Assignment »
Nothing but the lines from the one containing "u v d — depth at each pixel (millimetres)." through the one containing "214 488 178750", both included, should be given again, each exactly as written below.

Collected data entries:
== Segment start ==

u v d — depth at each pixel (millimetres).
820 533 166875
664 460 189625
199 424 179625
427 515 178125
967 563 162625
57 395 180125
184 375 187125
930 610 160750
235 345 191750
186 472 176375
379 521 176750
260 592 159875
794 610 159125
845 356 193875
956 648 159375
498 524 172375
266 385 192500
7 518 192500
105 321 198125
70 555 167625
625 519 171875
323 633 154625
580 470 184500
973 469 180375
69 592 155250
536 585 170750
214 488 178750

== Segment end ==
== Segment start ==

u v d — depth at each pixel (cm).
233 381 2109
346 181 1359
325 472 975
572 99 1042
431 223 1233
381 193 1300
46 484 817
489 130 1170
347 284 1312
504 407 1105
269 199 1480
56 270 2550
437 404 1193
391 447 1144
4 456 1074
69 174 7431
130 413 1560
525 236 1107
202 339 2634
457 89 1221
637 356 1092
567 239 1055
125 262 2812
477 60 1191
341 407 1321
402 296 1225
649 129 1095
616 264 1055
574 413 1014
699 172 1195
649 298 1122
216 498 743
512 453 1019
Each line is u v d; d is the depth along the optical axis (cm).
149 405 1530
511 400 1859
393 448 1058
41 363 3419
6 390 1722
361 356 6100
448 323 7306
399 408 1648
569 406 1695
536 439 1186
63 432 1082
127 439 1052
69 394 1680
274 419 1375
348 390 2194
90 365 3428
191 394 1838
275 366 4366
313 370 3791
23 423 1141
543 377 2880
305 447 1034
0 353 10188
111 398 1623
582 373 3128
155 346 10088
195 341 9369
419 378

== Segment end ==

Answer below »
u v d — depth at each pixel (millimetres).
820 533 166875
664 460 189625
199 424 179625
427 515 178125
967 563 162625
57 395 180125
184 375 187125
930 610 160750
235 345 191750
186 472 176375
379 521 176750
260 592 159875
794 610 159125
845 356 193875
956 648 159375
498 524 172375
266 385 192500
7 518 192500
105 321 198125
70 555 167625
625 519 171875
323 633 154625
580 470 184500
973 469 180375
69 592 155250
536 585 170750
214 488 178750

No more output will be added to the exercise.